Critical interactions are the foundation of building trust with customers. These interactions can be digital, physical, or in my fish market example, simply a conversation between two people. What they all have in common is that the interaction delivers on a promise, inherent or otherwise, to deliver the best experience possible, every time.
I believe there is a lesson to be learned here: As a retailer, every interaction with customers is a touch point. When you decide that every touch point should become a “trustpoint”, you can look at each interaction as a way of building loyal customers through exceptional interactions. Even something as simple as paying with a credit card allows the customer to trust the transaction (and even allows the customer to dispute the transaction and get their money back.) Customers trust their credit cards to protect them from being cheated.

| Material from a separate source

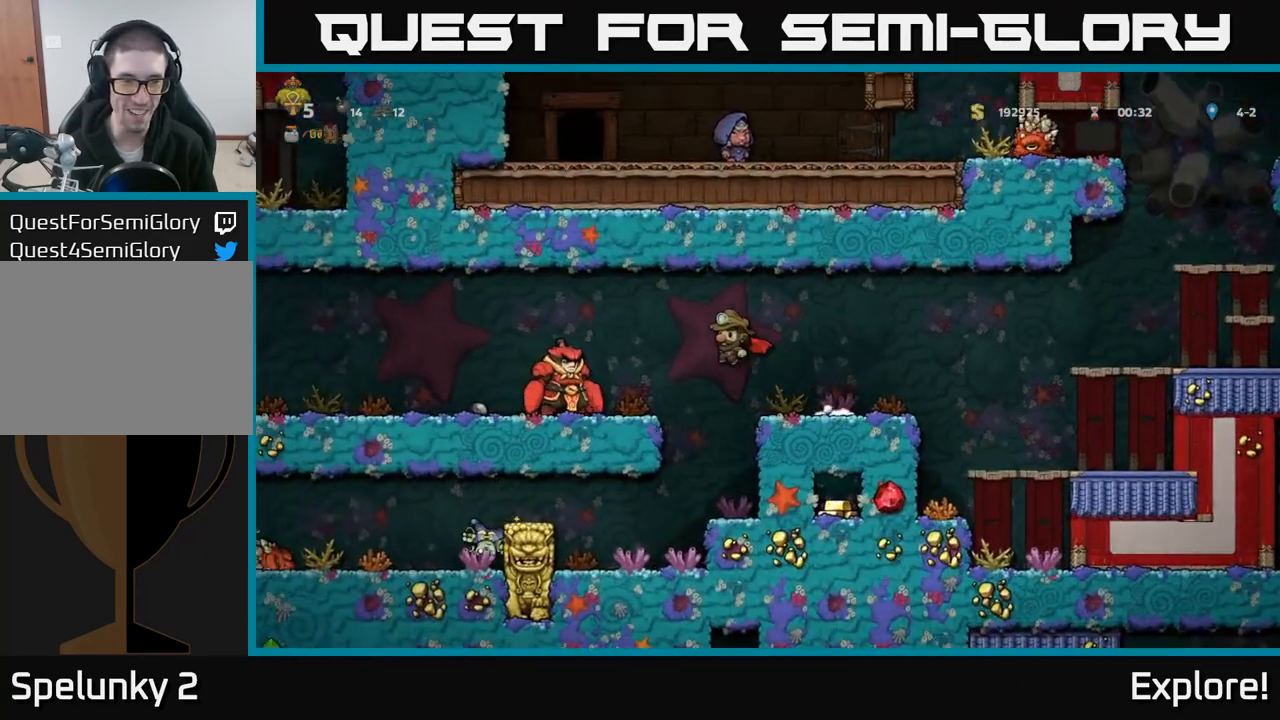
{"buttons": ["DPAD_LEFT"], "left_stick": "center", "right_stick": "center", "events": [[17, "A", "down"], [217, "A", "up"]]}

Once you view the customer’s interactions in your dealership through the lens of trustpoints, every interaction is an opportunity to build loyalty. From easily selecting an appointment time that is both available and accurate to sending high-quality photos and videos of a vehicle, each small interaction builds upon the next for the ultimate experience. At the fish market, it’s about selling the highest quality fish and making it easy to pay for it.
Most importantly, when you string together a series of trustpoints, you quickly leapfrog your competition by making a series of small interactions easier and creating a completely superior and unique experience.
“Take the time and look at every interaction between your employees and your customers and make sure you convert every touchpoint into a trustpoint!”